Against the backdrop of stories describing how Rwanda’s priests and nuns had enthusiastically collaborated in the genocide, Wrong recalls an unsolicited, and perhaps guilt-ridden, response from a Rwandan nun in late 1994:

“Everyone is talking about the genocide now, but the RPF had dug big cement vats, where they were going to throw all of us.”[3]

In the context of these powerful words, it is worth considering Wrong’s eloquent summation:

“Genocides do not take place in a vacuum: there is always context and a buildup. For decades, in a ghastly mirror-imaging, ethnic pogroms in Burundi and Rwanda had echoed one another, depositing layers of emotional numbing upon each community. Serving to convince both Hutus and Tutsis the other side was morally beyond the pale, they had effectively established mass killing in the collective mind as the way in which Tutsi-Hutu tensions were resolved.”[4]

Robert Higiro, a former RPA rebel and major in the Rwanda Defence Force, now exiled from Rwanda in Kagame’s ongoing purges of dissent, underscored the point more bluntly: “The troubles between Hutus and Tutsi didn’t start in 1994. The genocide was part of a process that began much, much earlier.”

The Standard Official Narrative is that Rwandan Tutsis were brutally set upon by the majority Hutus whose ethnic hatred for the minority Tutsi group found spontaneous expression in a frenzied bloodlust that left close to a million, mostly Tutsis, dead[5]. In this narrative, the Tutsi-led RPF emerges as the heroic party that stopped the genocide, restored order in Rwanda, and reconciled the polity and society at large. Part I lays out the context and buildup to the fateful day on which the Rwandan president was assassinated. I am hoping that readers will agree that the picture painted thus far renders the Standard Official Narrative unfit for consumption by serious adults. Things get much worse for the narrative when we examine the infamous 100 days in which the genocide took place from 6th April to 15th July, when the RPF seized power.

To understand what really happened in those 100 days, I’ll attempt to answer a series of questions, the answers to which will upend the Standard Official Narrative:

1.       Who shot down the plane and why?

2.       How did the genocide of Tutsis take place if there was no Hutu government in place to coordinate and execute it?

3.       Did the RPF stop the genocide?

4.       Was there a double genocide?

After delving into these questions, I’ll summarise, in one paragraph, the meaning of those 100 days.

1.       Who shot down the plane and why?

If the assassination of Habyarimana set the genocide in motion, then who shot the plane down obviously matters. Understanding who did what and why, including establishing culpability for the presidential assassinations, is part of the process of getting at a more truthful account of what took place.

**WHAT THE TASK REQUIRES:** Continue the passage on the 1994 Rwandan genocide from its final sentence.

(Entries taken from a collection)
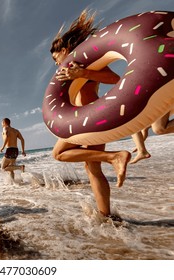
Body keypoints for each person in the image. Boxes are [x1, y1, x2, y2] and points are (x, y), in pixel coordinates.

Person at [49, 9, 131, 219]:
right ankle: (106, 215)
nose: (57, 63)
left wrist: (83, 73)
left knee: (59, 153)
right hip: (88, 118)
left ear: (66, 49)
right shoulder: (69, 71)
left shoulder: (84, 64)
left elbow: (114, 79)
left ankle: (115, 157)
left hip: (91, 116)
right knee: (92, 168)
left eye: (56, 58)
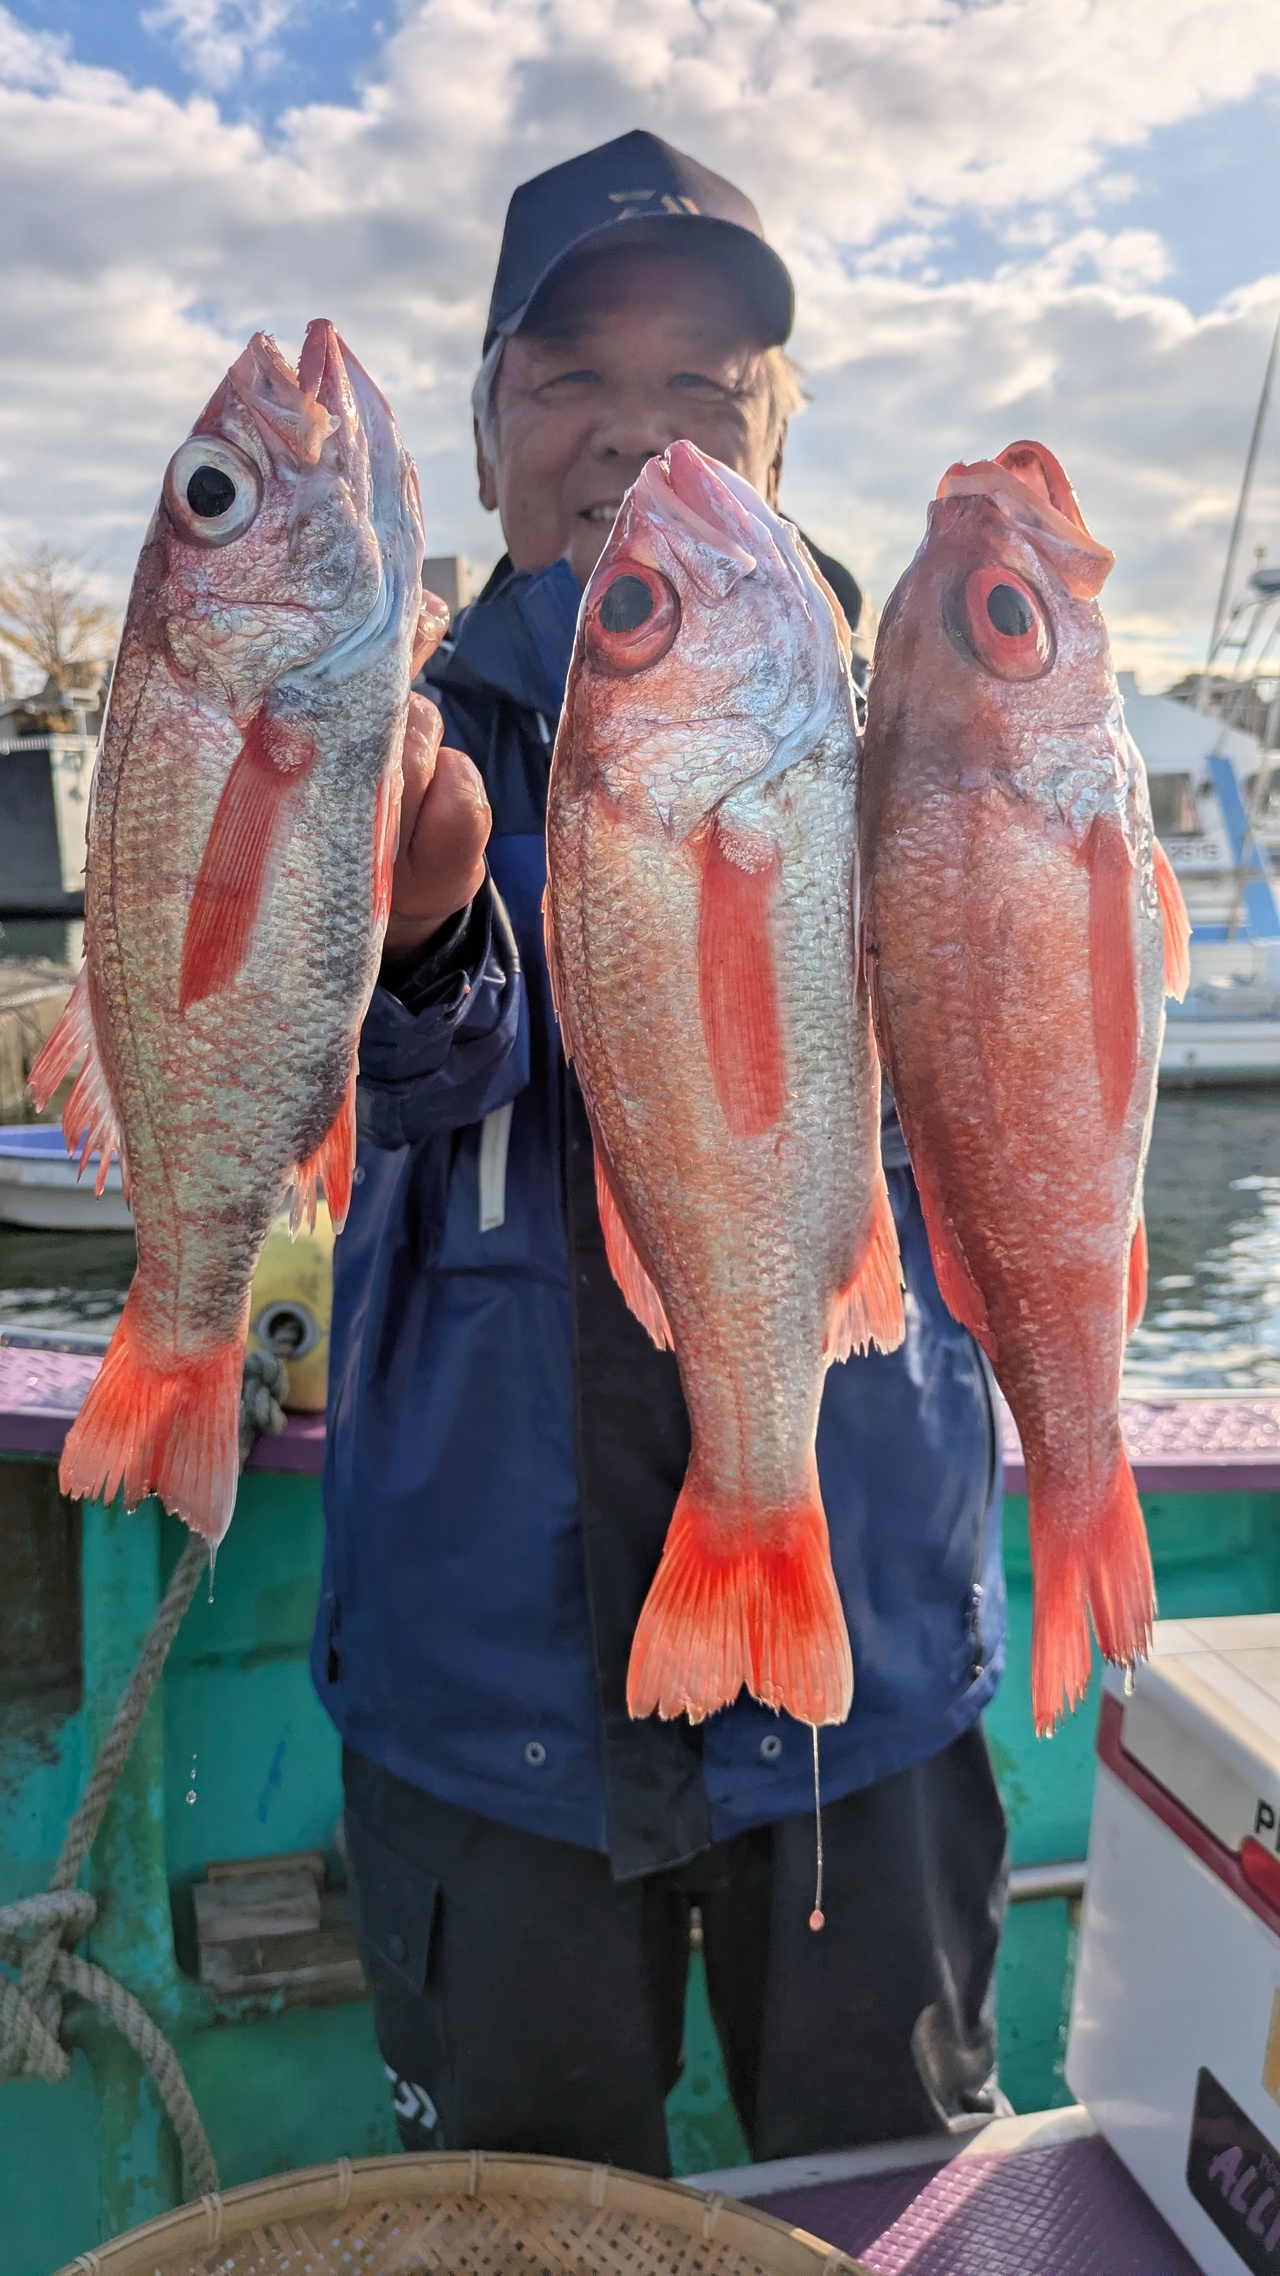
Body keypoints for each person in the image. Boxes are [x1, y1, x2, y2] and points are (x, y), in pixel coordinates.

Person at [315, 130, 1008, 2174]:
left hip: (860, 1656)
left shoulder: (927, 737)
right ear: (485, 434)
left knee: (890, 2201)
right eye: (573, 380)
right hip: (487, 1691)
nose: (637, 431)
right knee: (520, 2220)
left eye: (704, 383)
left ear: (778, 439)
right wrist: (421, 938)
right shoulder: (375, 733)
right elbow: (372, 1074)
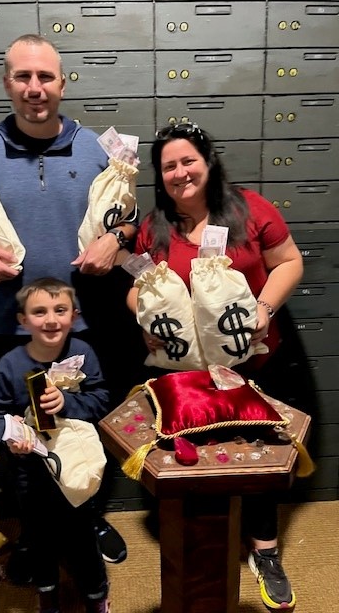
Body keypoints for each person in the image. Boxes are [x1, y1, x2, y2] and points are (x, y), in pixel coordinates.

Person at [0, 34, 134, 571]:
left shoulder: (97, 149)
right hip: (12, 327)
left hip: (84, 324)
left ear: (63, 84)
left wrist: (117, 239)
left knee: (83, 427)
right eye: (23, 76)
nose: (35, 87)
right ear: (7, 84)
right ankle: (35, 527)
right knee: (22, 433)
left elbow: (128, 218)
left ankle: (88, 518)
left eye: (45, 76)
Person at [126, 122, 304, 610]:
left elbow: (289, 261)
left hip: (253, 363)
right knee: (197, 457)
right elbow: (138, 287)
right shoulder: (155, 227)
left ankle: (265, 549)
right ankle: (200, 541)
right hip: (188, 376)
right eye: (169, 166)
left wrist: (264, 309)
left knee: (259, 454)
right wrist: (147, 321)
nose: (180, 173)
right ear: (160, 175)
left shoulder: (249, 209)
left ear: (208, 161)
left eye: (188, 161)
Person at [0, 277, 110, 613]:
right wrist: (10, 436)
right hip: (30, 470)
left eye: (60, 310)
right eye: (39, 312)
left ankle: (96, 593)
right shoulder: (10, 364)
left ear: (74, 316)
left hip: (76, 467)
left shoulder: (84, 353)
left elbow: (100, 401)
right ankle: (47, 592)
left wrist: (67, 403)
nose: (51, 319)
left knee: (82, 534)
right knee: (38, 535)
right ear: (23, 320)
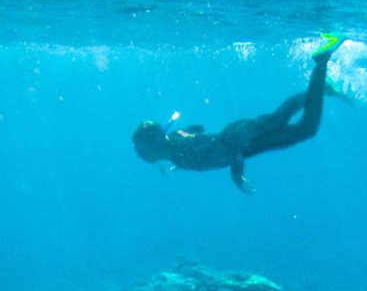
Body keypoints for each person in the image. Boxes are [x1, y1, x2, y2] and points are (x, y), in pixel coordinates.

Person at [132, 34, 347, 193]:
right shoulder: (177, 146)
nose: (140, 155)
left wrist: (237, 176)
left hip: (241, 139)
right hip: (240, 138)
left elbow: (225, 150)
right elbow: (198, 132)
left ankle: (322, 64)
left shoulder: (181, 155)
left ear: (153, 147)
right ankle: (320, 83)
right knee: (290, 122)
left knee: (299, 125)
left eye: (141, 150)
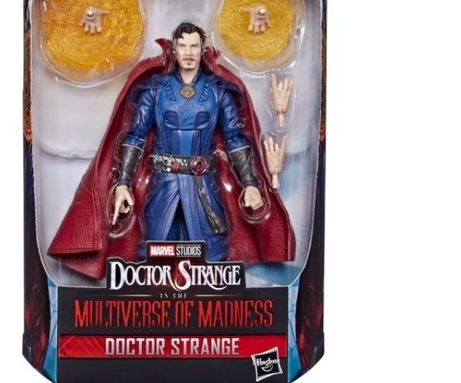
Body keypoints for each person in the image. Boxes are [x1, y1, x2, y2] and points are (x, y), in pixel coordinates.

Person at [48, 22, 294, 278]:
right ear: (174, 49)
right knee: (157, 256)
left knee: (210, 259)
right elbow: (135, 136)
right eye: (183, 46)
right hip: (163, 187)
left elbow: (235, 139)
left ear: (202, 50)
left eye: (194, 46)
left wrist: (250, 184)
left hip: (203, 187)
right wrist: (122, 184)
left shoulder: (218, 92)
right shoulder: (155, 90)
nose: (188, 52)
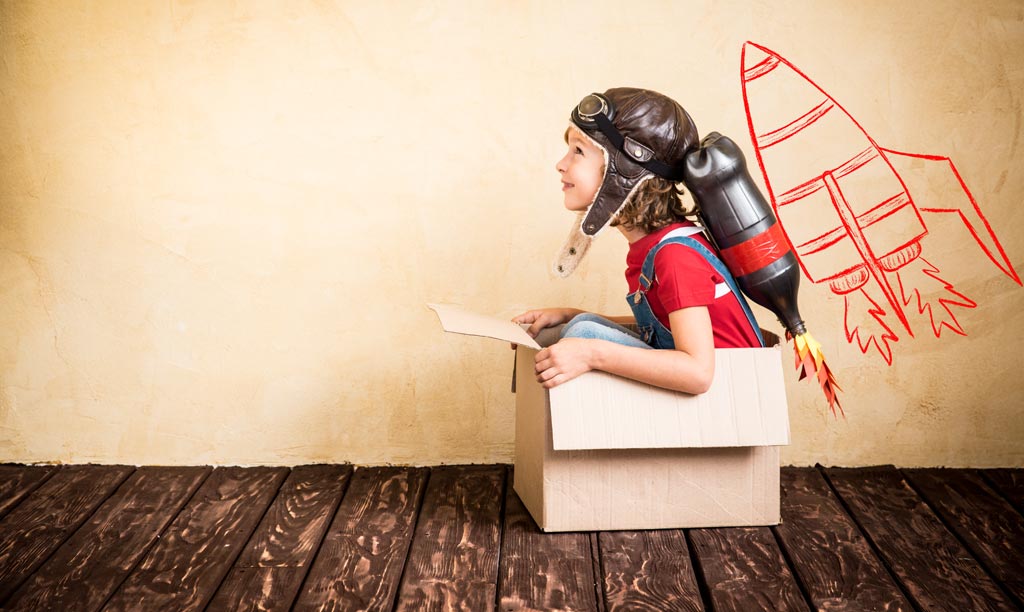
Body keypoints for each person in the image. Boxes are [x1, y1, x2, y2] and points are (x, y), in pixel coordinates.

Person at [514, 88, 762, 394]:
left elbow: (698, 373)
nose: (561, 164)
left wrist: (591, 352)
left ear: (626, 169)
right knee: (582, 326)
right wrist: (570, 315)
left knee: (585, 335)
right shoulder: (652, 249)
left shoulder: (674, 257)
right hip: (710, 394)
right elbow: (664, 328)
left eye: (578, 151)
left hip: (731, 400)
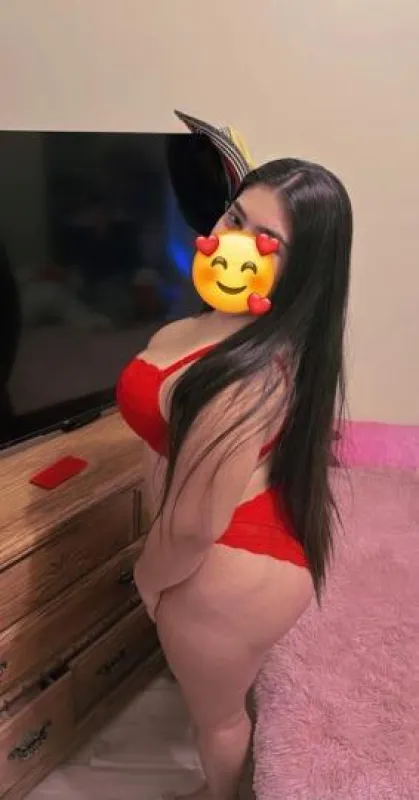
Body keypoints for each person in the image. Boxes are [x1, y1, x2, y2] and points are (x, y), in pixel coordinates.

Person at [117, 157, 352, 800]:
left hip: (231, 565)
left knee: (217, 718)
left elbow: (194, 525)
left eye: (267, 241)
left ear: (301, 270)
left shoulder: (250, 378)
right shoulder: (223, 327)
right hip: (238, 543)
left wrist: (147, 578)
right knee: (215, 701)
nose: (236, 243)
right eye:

**RESULT FOR THIS EXERCISE:**
Truth and genocide have always made uneasy bedfellows, and the school of thought associated with the Standard Official Narrative is hostile to any suggestion that Habyarimana might have been assassinated by the RPF because that way lies the path to all manner of heresy, such as genocide denial, or equally sinful, the double genocide theory.[6] The Standard Official Narrative lays the blame for the assassination squarely at the feet of Hutu extremist factions within the Habyarimana government who, it is claimed, would never accept what they saw as the stitch-up of the Arusha Accords. This faction, and only this faction, it is claimed, had an incentive to remove Habyarimana.

Is there any evidence that the RPF did in fact down the plane and, if so, what form does this evidence take?

The evidence revealed by Wrong is uncomplicated and yet would carry significant weight in a court of law. It takes the form of a confession from the ill-fated protagonist of Do Not Disturb, Patrick Karegeya, former head of Rwandan external security, exiled to South Africa and assassinated in 2014. Having just served a jail sentence in November 2007 for a trumped-up charge of insubordination, and realising that his days were numbered in Rwanda, Karegeya fled to neighbouring Uganda, where he had grown up. Once in Kampala, he headed to the British High Commission, where he told the resident MI6 intelligence officer:

“I was part of the team that brought down the plane.”|7|

Filip Reyntjens, Emeritus Professor of Law and Politics at the University of Antwerp in Belgium, has researched and written on the African Great Lakes Region extensively. He noted a curious consistency in the identity of witnesses offering firsthand testimony in connection with the downing of the plane:

“Isn’t it interesting. Since 1994 there have been a steady drip, drip of leaks and semi- disclosures about the downing of the plane from insiders within RPF, while not a single one of the Hutu extremists blamed for it by the government has ever leaked or disclosed anything.”|8|

The UN established International Criminal Tribunal for Rwanda (ICTR) initially saw fit to include the plane’s downing in the scope of its investigation. In 1997, ICTR investigators were approached by three former RPF fighters claiming direct knowledge of Kagame’s responsibility. The ICTR chief prosecutor, Canadian Louise Arbour, was initially receptive but performed a rapid U-turn which investigators speculated was the result of US pressure to leave well alone.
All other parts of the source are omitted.